WHAT IS EXPECTED
Some lines of these records may hold the word "Table"; state how many, using only the number.

___ SOURCE DATA ___

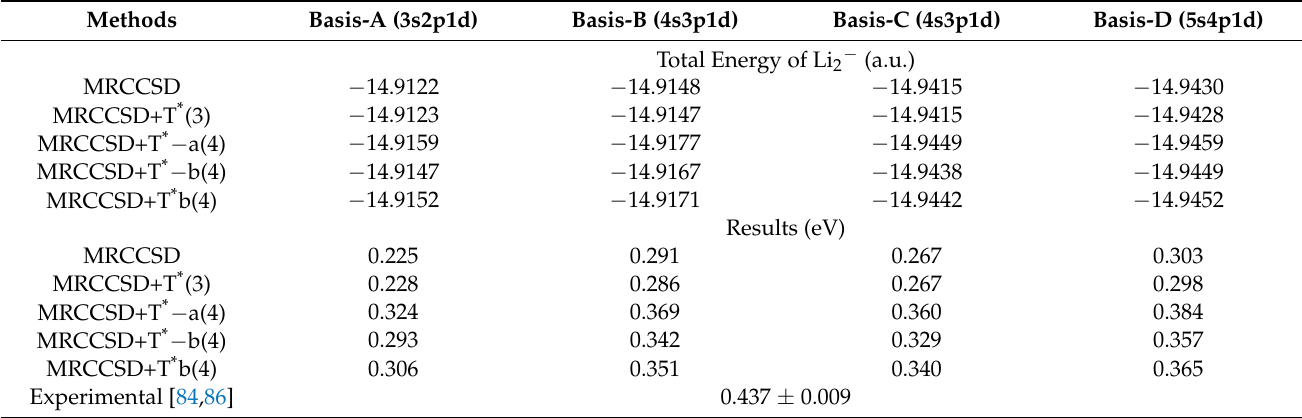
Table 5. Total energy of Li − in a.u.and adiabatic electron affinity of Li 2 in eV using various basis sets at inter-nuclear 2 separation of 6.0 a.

___
___ SOURCE DATA ___

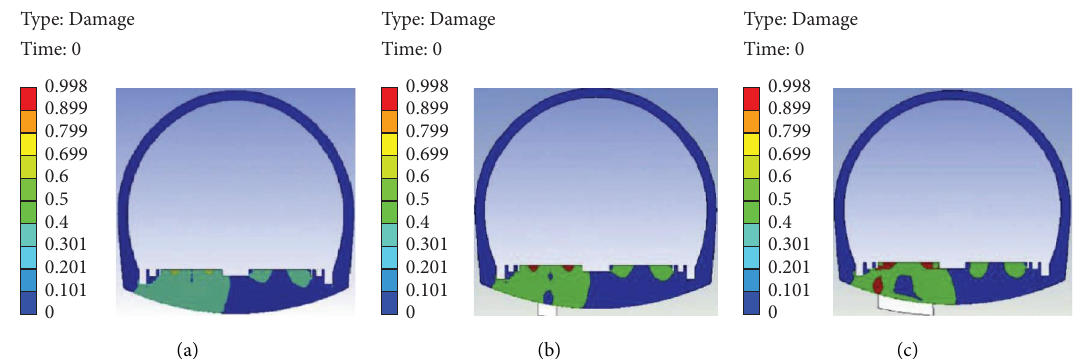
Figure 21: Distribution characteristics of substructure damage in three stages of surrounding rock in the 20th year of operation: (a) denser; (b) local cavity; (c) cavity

___
___ SOURCE DATA ___

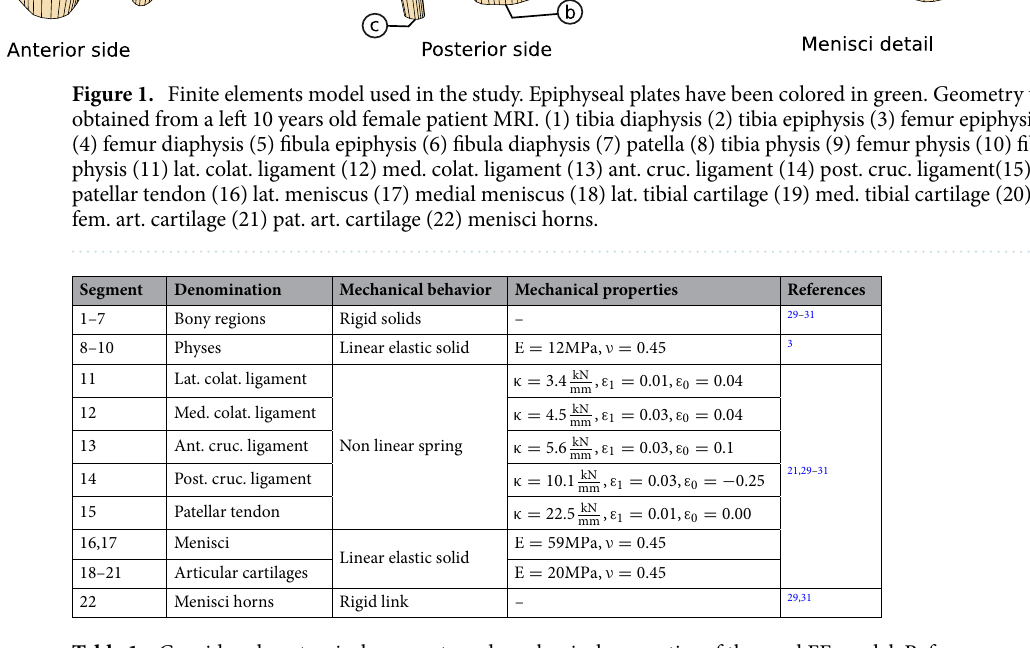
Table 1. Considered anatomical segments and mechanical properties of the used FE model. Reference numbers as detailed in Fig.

___

WRITTEN RESPONSE
2